Para algunos priístas recalcitrantes nada cambiará en 2018 si bien algunos admiten, como una posibilidad al alcance de sus manos, que pudiera ganar Andrés las elecciones si bien tal no le bastaría para asumir la Presidencia en donde todo ya está decidido. Insisten en que en México ganarle al “sistema” es imposible. Incluso cuando les hablo de que también se pensaba lo mismo en 2000 antes de la derrota de Francisco Labastida, responden ufanos: “se las prestamos –la presidencia se entiende– un ratito mientras limpiábamos la casa y ahora no la vamos a soltar”.

La confusión es extrema. Pareciera que México es el único país atorado en la prehistoria de la política con un régimen que opta por la utopía antes de concentrarse en el rencor de la mayoría de sus habitantes, sin embargo, poco inquietante por el temor superior a lo desconocido. La mayor parte de los postulantes, incluyendo José Antonio Meade, no son reconocidos sino hasta que rebosan en las cataratas de la propaganda, más insulsa cada vez y provocativa sólo para los ingenuos, y se hunden en los abismos de la manipulación burda, y como tal sin sustento en el paraíso de los ocultamientos.
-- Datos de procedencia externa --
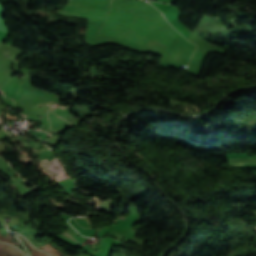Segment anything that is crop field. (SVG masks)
<instances>
[{
  "label": "crop field",
  "mask_w": 256,
  "mask_h": 256,
  "mask_svg": "<svg viewBox=\"0 0 256 256\" xmlns=\"http://www.w3.org/2000/svg\"><path fill=\"white\" fill-rule=\"evenodd\" d=\"M248 160H256V159H252V158H235V159H228L229 162L248 161Z\"/></svg>",
  "instance_id": "obj_1"
},
{
  "label": "crop field",
  "mask_w": 256,
  "mask_h": 256,
  "mask_svg": "<svg viewBox=\"0 0 256 256\" xmlns=\"http://www.w3.org/2000/svg\"><path fill=\"white\" fill-rule=\"evenodd\" d=\"M246 164H256L255 162H238V163H230L231 166H236V165H246Z\"/></svg>",
  "instance_id": "obj_2"
}]
</instances>
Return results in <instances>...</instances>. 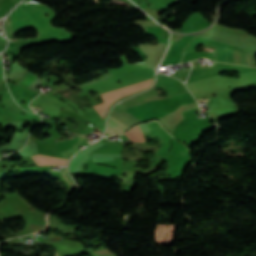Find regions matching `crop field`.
Instances as JSON below:
<instances>
[{"mask_svg":"<svg viewBox=\"0 0 256 256\" xmlns=\"http://www.w3.org/2000/svg\"><path fill=\"white\" fill-rule=\"evenodd\" d=\"M166 48H164L162 45L158 44L156 46L151 45H143L140 44V48H134V51L139 53L141 57L147 55V59H145V62L147 65L151 68H156L158 63L160 62L161 58L163 57L165 53Z\"/></svg>","mask_w":256,"mask_h":256,"instance_id":"1","label":"crop field"},{"mask_svg":"<svg viewBox=\"0 0 256 256\" xmlns=\"http://www.w3.org/2000/svg\"><path fill=\"white\" fill-rule=\"evenodd\" d=\"M152 83V80L151 81H148V82H144V83H141V84H138V85H135V86H131V87H128V88H125V89H122V90H118V91H115V92H112V91H109V92H112V93H109V92H106V93H109V94H105V93H102V94H105V95H102L101 97L104 98V97H107V96H111V95H114V94H117V93H121V92H124V91H127V90H131V89H134V88H137V87H141V86H144V85H147V84H151ZM150 86V85H148ZM148 86H144V87H141V88H138V89H134V90H131V91H128V92H124V93H121V94H118V95H114V96H111V97H108V98H104L103 100L105 101L104 103H102L101 105H98V106H95L94 108L99 111L102 115H104V113L106 112L107 108L110 106V104L119 99L120 97L126 95V94H129V93H132L134 91H137L139 89H142V88H145V87H148Z\"/></svg>","mask_w":256,"mask_h":256,"instance_id":"2","label":"crop field"},{"mask_svg":"<svg viewBox=\"0 0 256 256\" xmlns=\"http://www.w3.org/2000/svg\"><path fill=\"white\" fill-rule=\"evenodd\" d=\"M216 51H217V61L234 64L233 52L231 49H227V48L216 45ZM211 59L216 61L215 51Z\"/></svg>","mask_w":256,"mask_h":256,"instance_id":"3","label":"crop field"},{"mask_svg":"<svg viewBox=\"0 0 256 256\" xmlns=\"http://www.w3.org/2000/svg\"><path fill=\"white\" fill-rule=\"evenodd\" d=\"M33 158L39 165H63L66 166V159L48 157V156H41V155H33Z\"/></svg>","mask_w":256,"mask_h":256,"instance_id":"4","label":"crop field"},{"mask_svg":"<svg viewBox=\"0 0 256 256\" xmlns=\"http://www.w3.org/2000/svg\"><path fill=\"white\" fill-rule=\"evenodd\" d=\"M128 129L124 124L118 122L117 120L113 119L112 117L109 118V122H107V129L106 132L111 134H122L125 130Z\"/></svg>","mask_w":256,"mask_h":256,"instance_id":"5","label":"crop field"},{"mask_svg":"<svg viewBox=\"0 0 256 256\" xmlns=\"http://www.w3.org/2000/svg\"><path fill=\"white\" fill-rule=\"evenodd\" d=\"M137 138L138 141H144L143 135L141 133V130L138 126L134 127L132 130H130ZM125 133L132 141H136L134 135L131 132Z\"/></svg>","mask_w":256,"mask_h":256,"instance_id":"6","label":"crop field"},{"mask_svg":"<svg viewBox=\"0 0 256 256\" xmlns=\"http://www.w3.org/2000/svg\"><path fill=\"white\" fill-rule=\"evenodd\" d=\"M91 157L89 155L84 156L80 162L78 163V165L76 166L75 172L74 173H79V171L81 170V167L90 159Z\"/></svg>","mask_w":256,"mask_h":256,"instance_id":"7","label":"crop field"}]
</instances>
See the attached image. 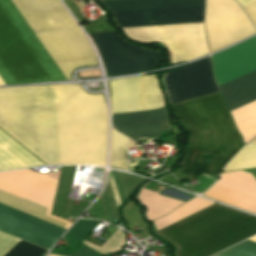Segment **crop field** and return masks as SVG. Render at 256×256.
Here are the masks:
<instances>
[{"label":"crop field","mask_w":256,"mask_h":256,"mask_svg":"<svg viewBox=\"0 0 256 256\" xmlns=\"http://www.w3.org/2000/svg\"><path fill=\"white\" fill-rule=\"evenodd\" d=\"M111 157L110 165L125 169L128 161L126 147L135 146L133 141L111 128Z\"/></svg>","instance_id":"21"},{"label":"crop field","mask_w":256,"mask_h":256,"mask_svg":"<svg viewBox=\"0 0 256 256\" xmlns=\"http://www.w3.org/2000/svg\"><path fill=\"white\" fill-rule=\"evenodd\" d=\"M45 165L0 129V170Z\"/></svg>","instance_id":"15"},{"label":"crop field","mask_w":256,"mask_h":256,"mask_svg":"<svg viewBox=\"0 0 256 256\" xmlns=\"http://www.w3.org/2000/svg\"><path fill=\"white\" fill-rule=\"evenodd\" d=\"M58 164L105 165L102 95L54 85ZM0 127L47 165L57 164L53 85L0 88Z\"/></svg>","instance_id":"1"},{"label":"crop field","mask_w":256,"mask_h":256,"mask_svg":"<svg viewBox=\"0 0 256 256\" xmlns=\"http://www.w3.org/2000/svg\"><path fill=\"white\" fill-rule=\"evenodd\" d=\"M229 111L256 100V70L219 86ZM234 123L247 143L256 135V101L231 111Z\"/></svg>","instance_id":"9"},{"label":"crop field","mask_w":256,"mask_h":256,"mask_svg":"<svg viewBox=\"0 0 256 256\" xmlns=\"http://www.w3.org/2000/svg\"><path fill=\"white\" fill-rule=\"evenodd\" d=\"M116 173L117 179H115L120 203H122L133 191L139 186L145 179L137 178L124 173ZM106 213L108 219H119L117 215V208L114 201V197L111 191L109 180L107 186L102 194Z\"/></svg>","instance_id":"17"},{"label":"crop field","mask_w":256,"mask_h":256,"mask_svg":"<svg viewBox=\"0 0 256 256\" xmlns=\"http://www.w3.org/2000/svg\"><path fill=\"white\" fill-rule=\"evenodd\" d=\"M0 85H5L4 82L0 78Z\"/></svg>","instance_id":"26"},{"label":"crop field","mask_w":256,"mask_h":256,"mask_svg":"<svg viewBox=\"0 0 256 256\" xmlns=\"http://www.w3.org/2000/svg\"><path fill=\"white\" fill-rule=\"evenodd\" d=\"M256 233V217L213 204L155 234L174 244L177 256H209Z\"/></svg>","instance_id":"6"},{"label":"crop field","mask_w":256,"mask_h":256,"mask_svg":"<svg viewBox=\"0 0 256 256\" xmlns=\"http://www.w3.org/2000/svg\"><path fill=\"white\" fill-rule=\"evenodd\" d=\"M48 256H56V255L48 254Z\"/></svg>","instance_id":"27"},{"label":"crop field","mask_w":256,"mask_h":256,"mask_svg":"<svg viewBox=\"0 0 256 256\" xmlns=\"http://www.w3.org/2000/svg\"><path fill=\"white\" fill-rule=\"evenodd\" d=\"M58 181L29 169L0 172V202L65 227L67 221L50 217V211ZM0 203V231L49 249L66 228L44 221ZM48 209V213H47ZM46 213L48 215H46Z\"/></svg>","instance_id":"4"},{"label":"crop field","mask_w":256,"mask_h":256,"mask_svg":"<svg viewBox=\"0 0 256 256\" xmlns=\"http://www.w3.org/2000/svg\"><path fill=\"white\" fill-rule=\"evenodd\" d=\"M214 202L196 197L193 198L192 200L186 202L185 204L181 205L180 207H178L176 210H174L172 213L163 216L157 220H155L153 223V225L155 226V228L158 230L212 204Z\"/></svg>","instance_id":"20"},{"label":"crop field","mask_w":256,"mask_h":256,"mask_svg":"<svg viewBox=\"0 0 256 256\" xmlns=\"http://www.w3.org/2000/svg\"><path fill=\"white\" fill-rule=\"evenodd\" d=\"M112 125L133 140L156 137L159 132L172 129L165 107L155 111L112 115Z\"/></svg>","instance_id":"14"},{"label":"crop field","mask_w":256,"mask_h":256,"mask_svg":"<svg viewBox=\"0 0 256 256\" xmlns=\"http://www.w3.org/2000/svg\"><path fill=\"white\" fill-rule=\"evenodd\" d=\"M215 256H256V243L245 240Z\"/></svg>","instance_id":"24"},{"label":"crop field","mask_w":256,"mask_h":256,"mask_svg":"<svg viewBox=\"0 0 256 256\" xmlns=\"http://www.w3.org/2000/svg\"><path fill=\"white\" fill-rule=\"evenodd\" d=\"M111 114L163 107L154 75L109 81Z\"/></svg>","instance_id":"10"},{"label":"crop field","mask_w":256,"mask_h":256,"mask_svg":"<svg viewBox=\"0 0 256 256\" xmlns=\"http://www.w3.org/2000/svg\"><path fill=\"white\" fill-rule=\"evenodd\" d=\"M138 199L146 207V218L150 221L171 212L183 203L143 189H141Z\"/></svg>","instance_id":"18"},{"label":"crop field","mask_w":256,"mask_h":256,"mask_svg":"<svg viewBox=\"0 0 256 256\" xmlns=\"http://www.w3.org/2000/svg\"><path fill=\"white\" fill-rule=\"evenodd\" d=\"M96 46L108 76L140 73L159 66L161 54L123 41L117 32L88 34Z\"/></svg>","instance_id":"7"},{"label":"crop field","mask_w":256,"mask_h":256,"mask_svg":"<svg viewBox=\"0 0 256 256\" xmlns=\"http://www.w3.org/2000/svg\"><path fill=\"white\" fill-rule=\"evenodd\" d=\"M68 78L97 65L84 34L59 0H10ZM9 0H0V77L7 85L69 80Z\"/></svg>","instance_id":"2"},{"label":"crop field","mask_w":256,"mask_h":256,"mask_svg":"<svg viewBox=\"0 0 256 256\" xmlns=\"http://www.w3.org/2000/svg\"><path fill=\"white\" fill-rule=\"evenodd\" d=\"M205 196L256 214V179L250 173H222Z\"/></svg>","instance_id":"12"},{"label":"crop field","mask_w":256,"mask_h":256,"mask_svg":"<svg viewBox=\"0 0 256 256\" xmlns=\"http://www.w3.org/2000/svg\"><path fill=\"white\" fill-rule=\"evenodd\" d=\"M124 237L125 232H121L119 229H117L101 247L85 240H83L82 243L104 255L122 249L124 244Z\"/></svg>","instance_id":"23"},{"label":"crop field","mask_w":256,"mask_h":256,"mask_svg":"<svg viewBox=\"0 0 256 256\" xmlns=\"http://www.w3.org/2000/svg\"><path fill=\"white\" fill-rule=\"evenodd\" d=\"M236 1H238L242 6L252 0H236ZM242 8L245 10V12L248 14V16L251 18V20L256 26V0L242 6Z\"/></svg>","instance_id":"25"},{"label":"crop field","mask_w":256,"mask_h":256,"mask_svg":"<svg viewBox=\"0 0 256 256\" xmlns=\"http://www.w3.org/2000/svg\"><path fill=\"white\" fill-rule=\"evenodd\" d=\"M120 27L203 23L204 0H102ZM135 41H160L172 64L208 54L203 24L121 28Z\"/></svg>","instance_id":"3"},{"label":"crop field","mask_w":256,"mask_h":256,"mask_svg":"<svg viewBox=\"0 0 256 256\" xmlns=\"http://www.w3.org/2000/svg\"><path fill=\"white\" fill-rule=\"evenodd\" d=\"M204 23L210 52L256 32L253 24L233 0H206Z\"/></svg>","instance_id":"8"},{"label":"crop field","mask_w":256,"mask_h":256,"mask_svg":"<svg viewBox=\"0 0 256 256\" xmlns=\"http://www.w3.org/2000/svg\"><path fill=\"white\" fill-rule=\"evenodd\" d=\"M217 85L256 69V36L211 57ZM226 84V83H225Z\"/></svg>","instance_id":"13"},{"label":"crop field","mask_w":256,"mask_h":256,"mask_svg":"<svg viewBox=\"0 0 256 256\" xmlns=\"http://www.w3.org/2000/svg\"><path fill=\"white\" fill-rule=\"evenodd\" d=\"M251 143H256L254 139ZM256 167V144L247 145L223 171Z\"/></svg>","instance_id":"22"},{"label":"crop field","mask_w":256,"mask_h":256,"mask_svg":"<svg viewBox=\"0 0 256 256\" xmlns=\"http://www.w3.org/2000/svg\"><path fill=\"white\" fill-rule=\"evenodd\" d=\"M75 169L76 167H62L51 213L77 216L80 212L82 202H80L79 206H75L71 205V199L66 198L72 187ZM86 205L87 203L83 202L82 209Z\"/></svg>","instance_id":"16"},{"label":"crop field","mask_w":256,"mask_h":256,"mask_svg":"<svg viewBox=\"0 0 256 256\" xmlns=\"http://www.w3.org/2000/svg\"><path fill=\"white\" fill-rule=\"evenodd\" d=\"M172 107L191 133L189 150L179 171L193 178L202 172L217 177L243 145L220 93ZM204 154L218 155L208 165L200 162Z\"/></svg>","instance_id":"5"},{"label":"crop field","mask_w":256,"mask_h":256,"mask_svg":"<svg viewBox=\"0 0 256 256\" xmlns=\"http://www.w3.org/2000/svg\"><path fill=\"white\" fill-rule=\"evenodd\" d=\"M20 239L0 232V256H4ZM46 250L21 240L5 256H41Z\"/></svg>","instance_id":"19"},{"label":"crop field","mask_w":256,"mask_h":256,"mask_svg":"<svg viewBox=\"0 0 256 256\" xmlns=\"http://www.w3.org/2000/svg\"><path fill=\"white\" fill-rule=\"evenodd\" d=\"M164 83L171 104L219 92L209 57L164 73Z\"/></svg>","instance_id":"11"}]
</instances>
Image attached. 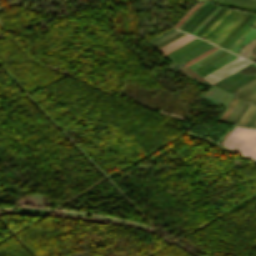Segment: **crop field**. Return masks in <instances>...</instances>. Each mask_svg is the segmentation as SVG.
Segmentation results:
<instances>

Sólo faltaba que atacaran a los ojos del presidente y los miembros más importantes de su gabinete mirando las luces “led”, de acuerdo a la “docta” versión del secretario de Salud, el desplazado José Narro Robles, ahora aspirante a Senador. ¿Y la dignidad?

En fin, todas las miradas, de los no afectados por los haces del demonio, vuelven a estar pendientes del cauce fraudulento del proceso electoral.